%%
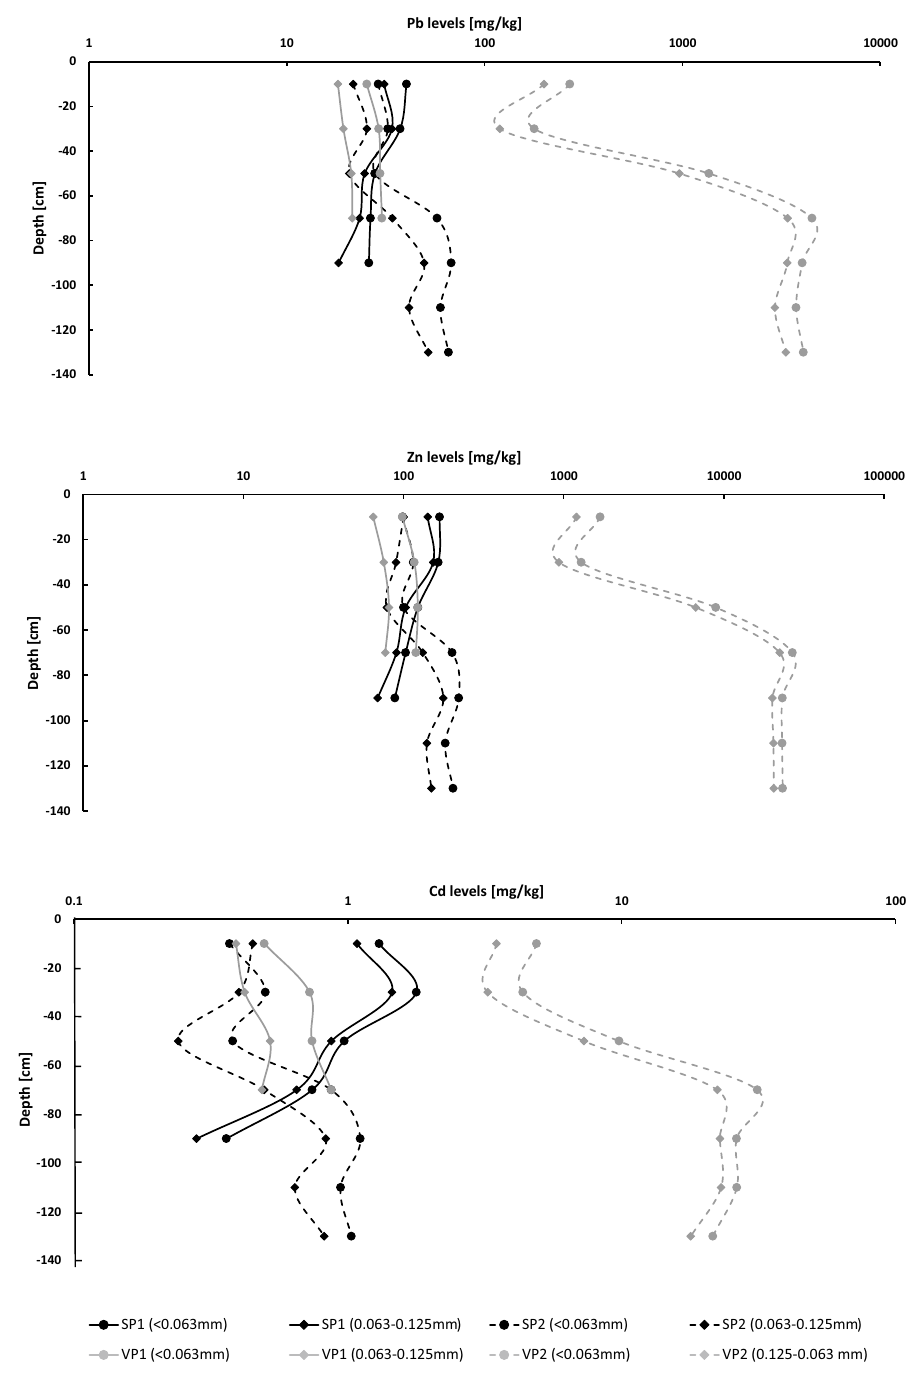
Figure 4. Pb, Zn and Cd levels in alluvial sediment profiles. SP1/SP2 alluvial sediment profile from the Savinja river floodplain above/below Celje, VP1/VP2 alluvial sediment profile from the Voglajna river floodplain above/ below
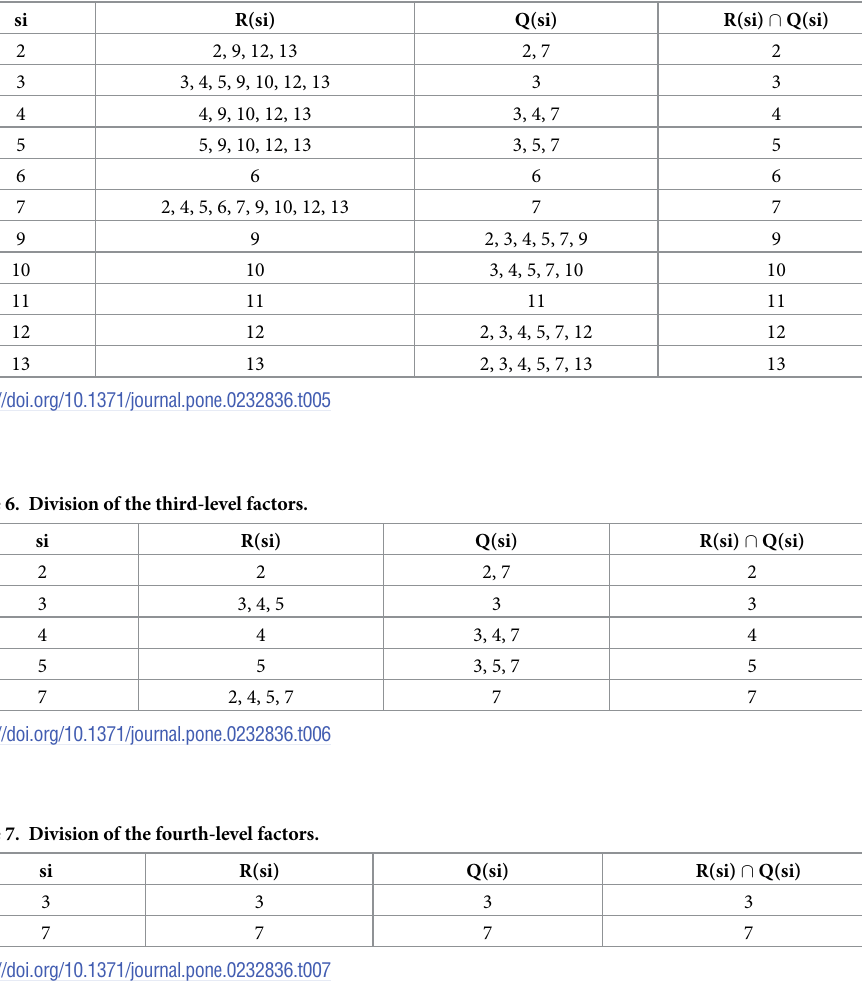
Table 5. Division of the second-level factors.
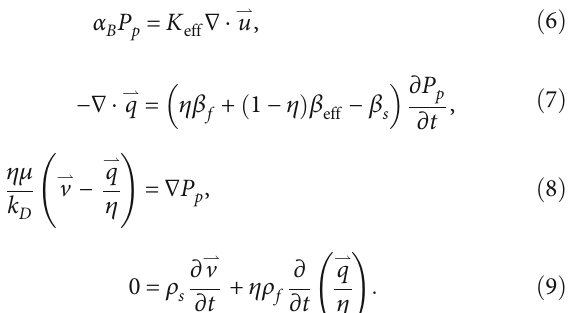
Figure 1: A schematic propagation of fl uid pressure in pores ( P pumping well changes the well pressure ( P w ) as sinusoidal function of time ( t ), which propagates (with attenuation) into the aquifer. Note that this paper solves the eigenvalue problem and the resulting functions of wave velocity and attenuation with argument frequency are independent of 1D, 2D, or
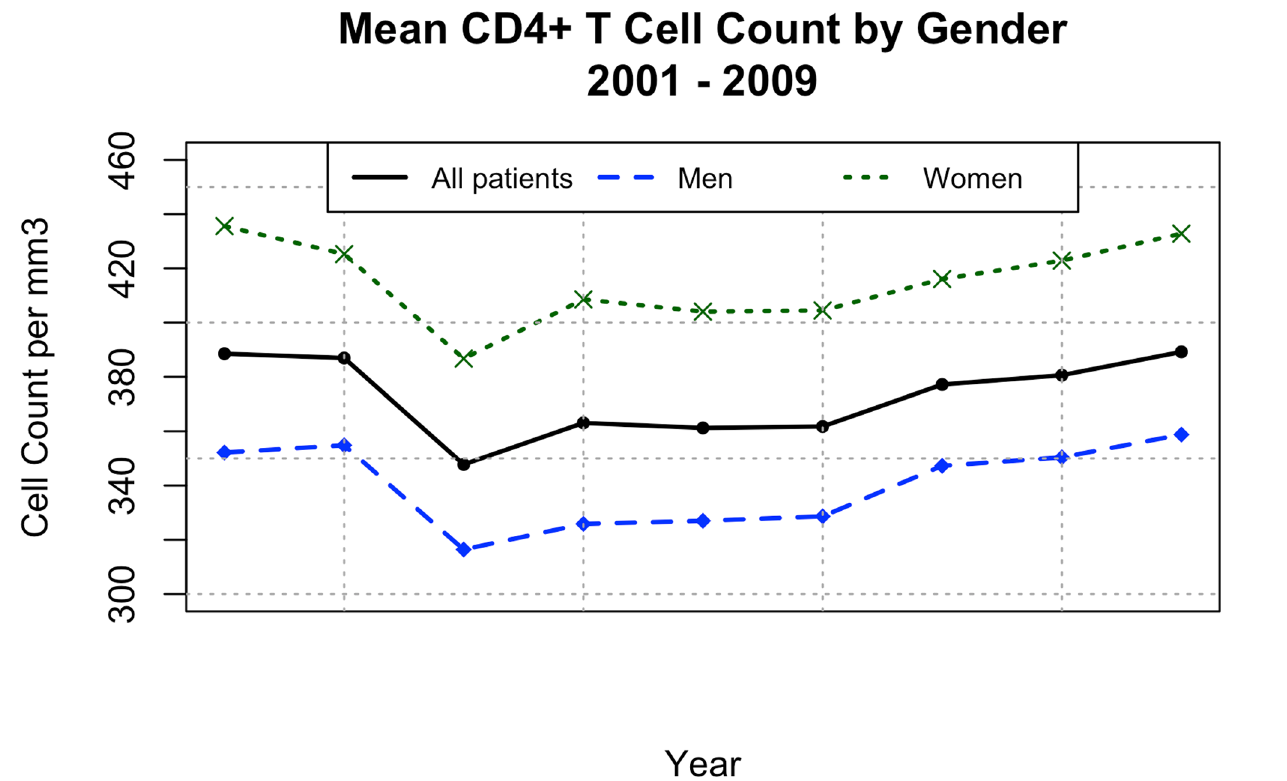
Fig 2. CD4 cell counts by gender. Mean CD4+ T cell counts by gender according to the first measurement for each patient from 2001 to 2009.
%%
Output the data above exactly, beginning at its first line and ending with the line that holds "Table 5. Division". Leave out the pictures and add nothing.

Response.
Figure 4. Pb, Zn and Cd levels in alluvial sediment profiles. SP1/SP2 alluvial sediment profile from the Savinja river floodplain above/below Celje, VP1/VP2 alluvial sediment profile from the Voglajna river floodplain above/ below
Table 5. Division of the second-level factors.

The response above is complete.